Think Kevin REALLY?

 

Sitting on a sofa 23rd August 2004 alone and too frightened to drink, but too frightened to face life without it, I knew I couldn't do it any more. I had reached the jumping off point.

It had only taken me 25 years. 

My early years were spent in the Irish community of Birmingham and I was relatively happy in those days, even though I was plagued with a sense of not quite belonging. The house I grew up in was always busy with people dropping in or my Dad bringing people home from the pub with him, which was great because I found out that drunk people were incredibly generous if you entertained them, so I learned from an early age the art of manipulation. And even if you didn’t get any money off them for performing, searching down the sides of the sofa after they had woken up from sleeping off the booze was always profitable.

Drink was the norm in our house and as children we were on occasions allowed to sample some.
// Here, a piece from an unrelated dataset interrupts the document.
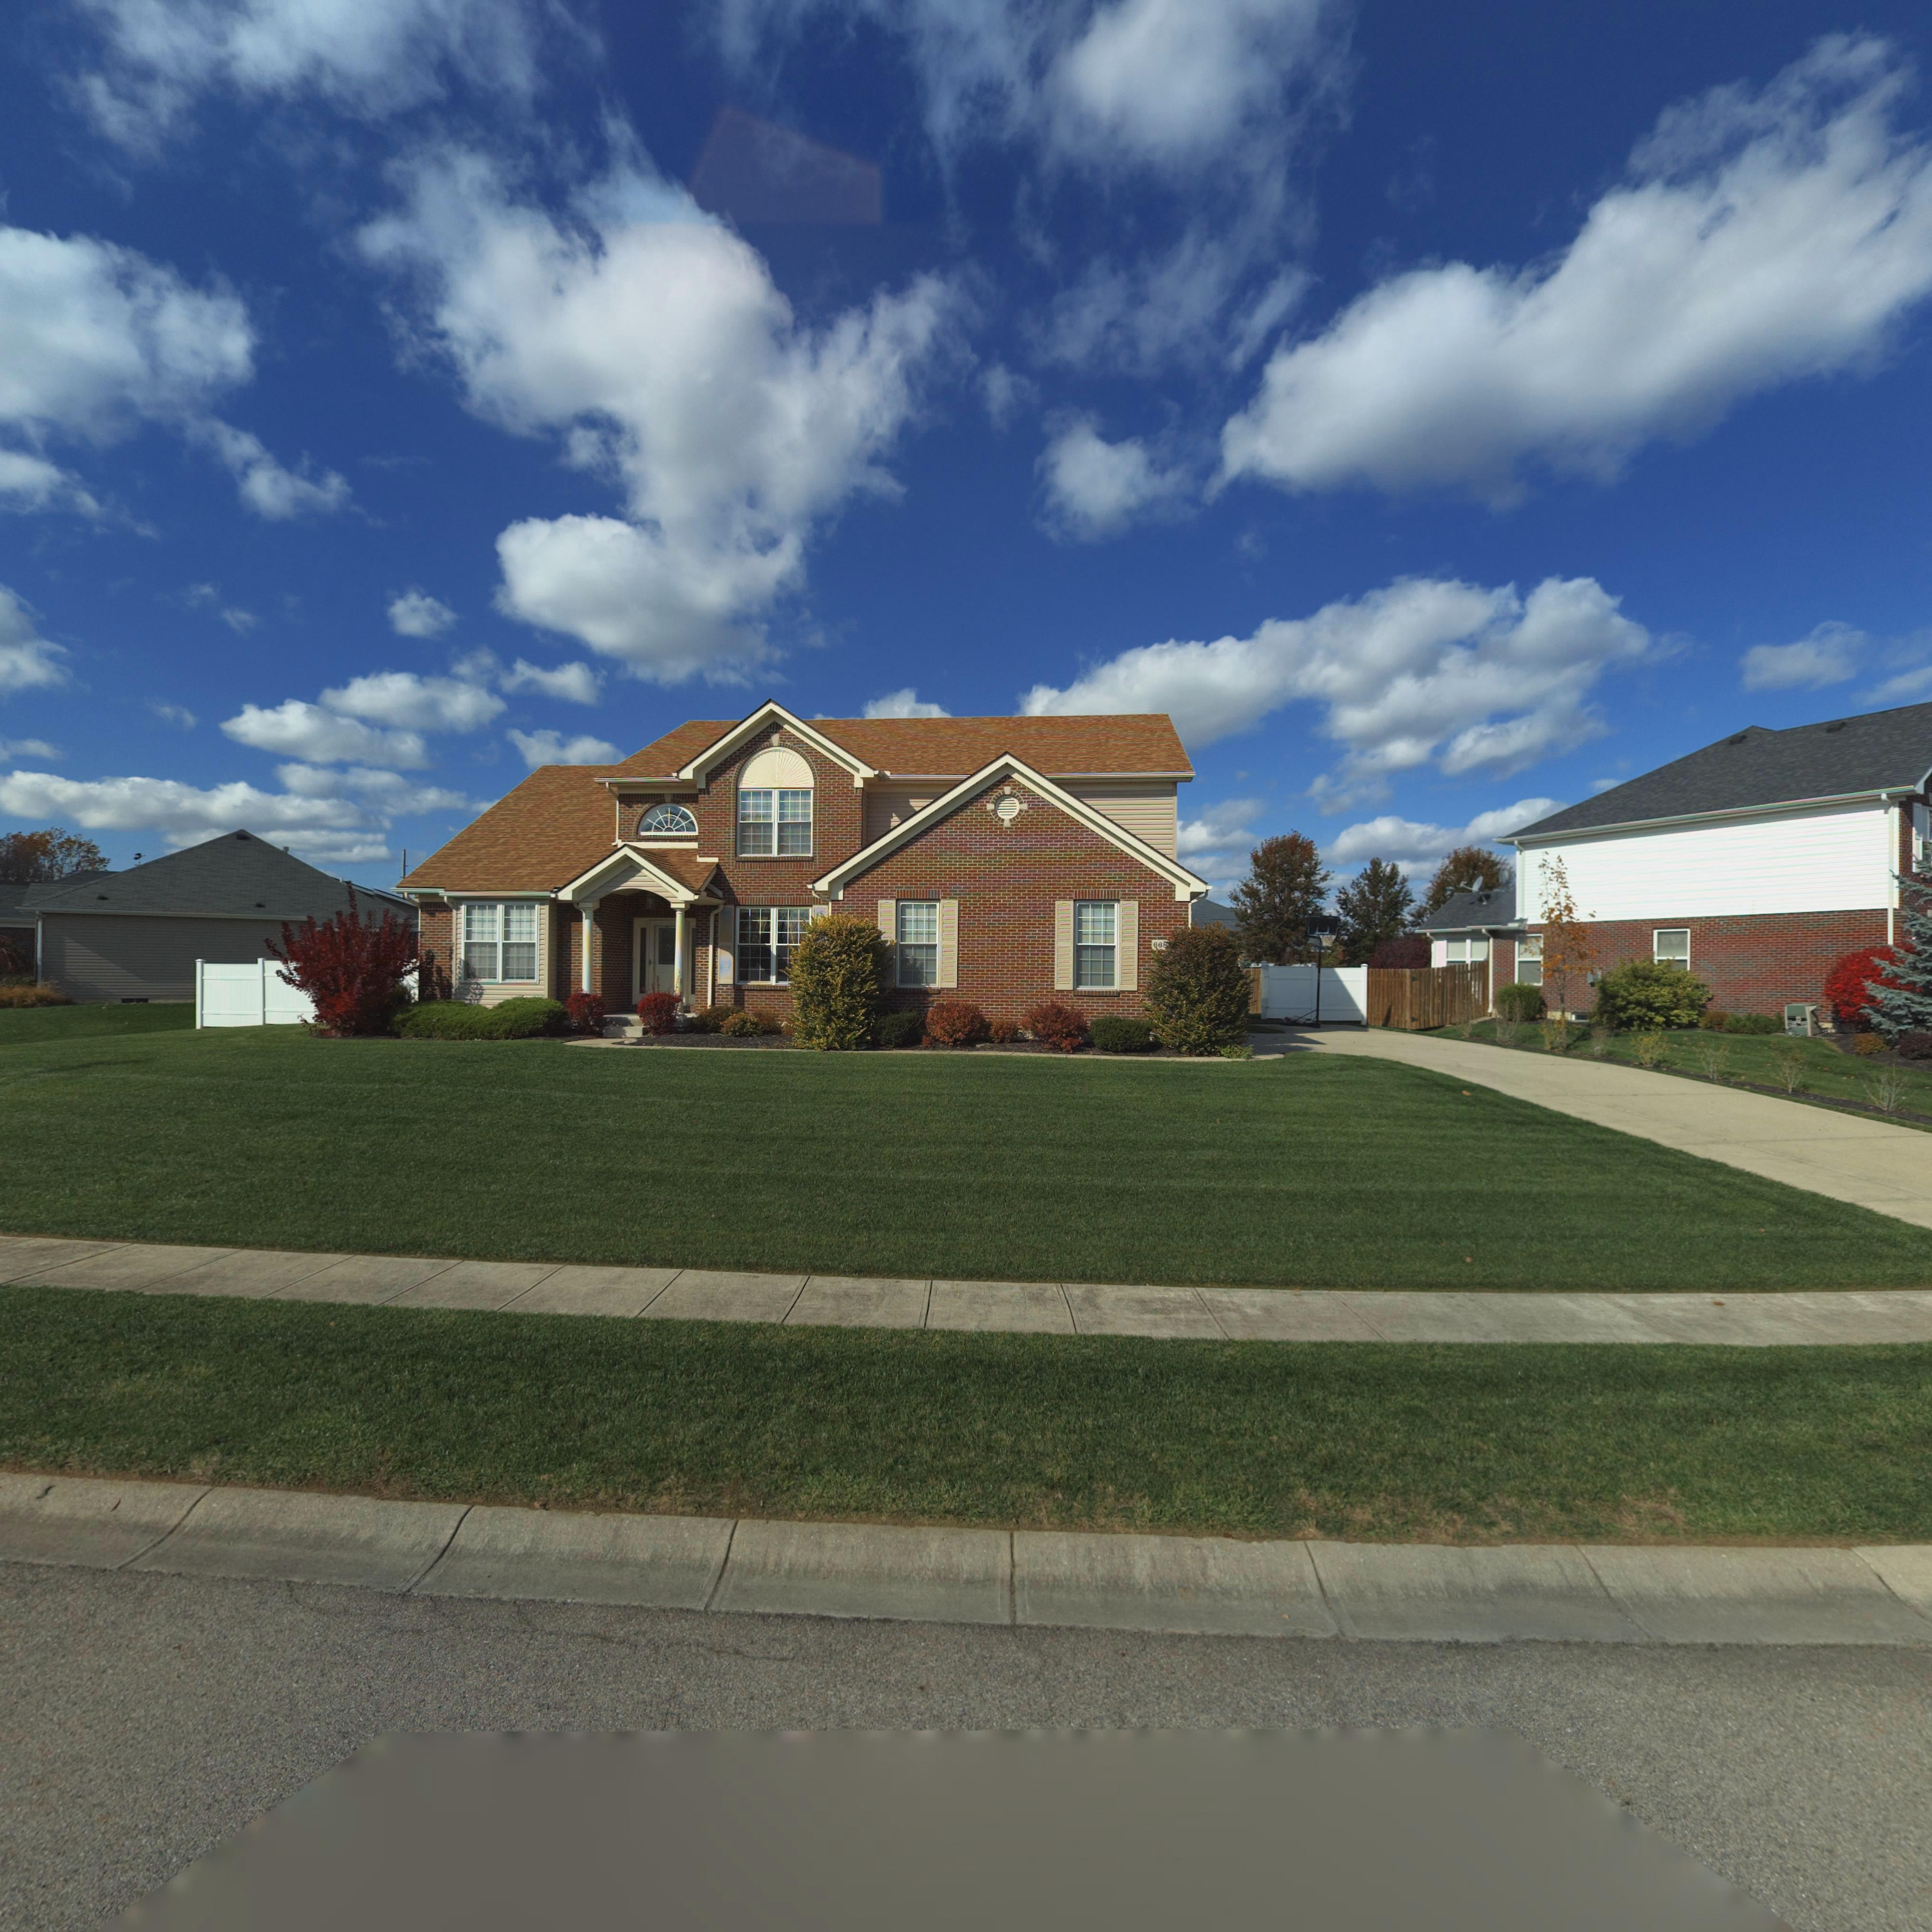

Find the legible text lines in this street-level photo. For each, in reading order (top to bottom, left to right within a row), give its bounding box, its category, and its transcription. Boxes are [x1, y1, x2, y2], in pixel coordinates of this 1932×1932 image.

[1153, 941, 1168, 949] StreetNumber: 668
Right from the first time I remember I loved it, well not the taste but I loved what it did for me. It made feel confident and strong, I felt as if I could do anything. I remember guest laughing at me while I was standing in the middle of the room with my shirt collars turned up singing along to Elvis and his blue suede shoes. Yes, drink was the best thing going for me. 

Today I believe that I was born with a genetic disposition to Alcoholism and though it has taken be to some dark places in my life, today I can say that I'm grateful for that disposition.

If that sound strange then you will have to bear with me while I explain.

In the 25 years that alcohol dominated my life I was under some misguided illusion that drink wasn't the problem. My family were to blame, school was to blame, work or no work was to blame, homelessness, prison and relationships were to blame, infact everything was to blame other than my precious alcohol.

Alcohol was my friend, my only friend! It gave me everything I needed to deal with life, or at least I though it did. The truth was very much different because what I couldn't see that so many others could was that drink was systematically stripping me of family, friends, possessions, abilities, dignity and eventually, when there was nothing external left to take, it tried to take my life.